Por cá, a adoção de canais de denúncia de irregularidades, quer referentes a códigos de conduta, quer à legislação, são já uma boa prática. No setor financeiro, esses canais são uma sólida realidade tanto nas instituições como nas autoridades setoriais. Já noutros setores esta prática é mais recente e foi introduzida como medida de cumprimento legal na Prevenção do Branqueamento de Capitais e do Financiamento ao Terrorismo.

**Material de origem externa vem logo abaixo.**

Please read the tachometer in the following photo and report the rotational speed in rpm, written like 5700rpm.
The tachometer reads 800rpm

As funções de compliance não devem restringir-se aos canais de denúncia oficiais e, sim, criar outras formas e outros canais, alguns mais informais, que possam aportar outra informação e, inclusive, outros detalhes.

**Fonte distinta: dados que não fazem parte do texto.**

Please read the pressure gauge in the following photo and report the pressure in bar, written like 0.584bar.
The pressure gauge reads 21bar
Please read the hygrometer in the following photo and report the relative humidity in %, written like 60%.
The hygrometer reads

No entanto, quando o que está em causa é denunciar a empresa onde se trabalha, por vezes coloca-se um dilema, o qual não existe apenas do ponto de vista das possíveis retaliações pessoais, como o despedimento ou outras represálias, mas surge, muitas vezes, pelo facto de se poder estar a julgar incorretamente uma situação afetando o futuro de muitos outros. Onde traçar a linha da queixa, entendida como envolvendo descontentamento pessoal, e a da denúncia, encarada como uma forma objetiva? Numa formação a que assisti surgiam questões como “outros que denunciem”, “vou ter problemas por me intrometer?”, e “será que vale a pena?” ou “estou a ver isto mal”, entre outras.

Existe, ainda, a cultura das instituições e o seu reflexo nos canais de denúncia. Numa cultura mais aberta, na qual felizmente trabalho, os canais de denúncia são pouco utilizados por existirem outros canais, mais informais, de comunicação. Numa cultura mais severa, os canais de denúncia são pouco utilizados com medo de retaliações. O que fazer? Entre outras medidas, prestar muita atenção pois a cultura não está escrita nos códigos de ética ou conduta.

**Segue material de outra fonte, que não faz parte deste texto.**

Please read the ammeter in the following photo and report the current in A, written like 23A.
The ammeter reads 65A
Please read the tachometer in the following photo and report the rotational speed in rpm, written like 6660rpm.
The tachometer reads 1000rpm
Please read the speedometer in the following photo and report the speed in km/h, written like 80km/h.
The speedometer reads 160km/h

Nenhuma legislação enfrentará eficazmente estes dilemas ou conseguirá impor uma cultura. A meu ver, compete à sociedade em geral, às autoridades, à gestão de topo das instituições e aos profissionais de compliance, passar a mensagem que a denúncia é uma prática saudável e que, quando bem elaborada, dará origem a melhorias, em vez de permitir que os denunciantes sejam vistos como “queixinhas” ou indivíduos mal-intencionadas, aos quais teremos de garantir proteção e anonimato por agirem corretamente. A cultura muda-se com ações e bons exemplos e não apenas com legislação.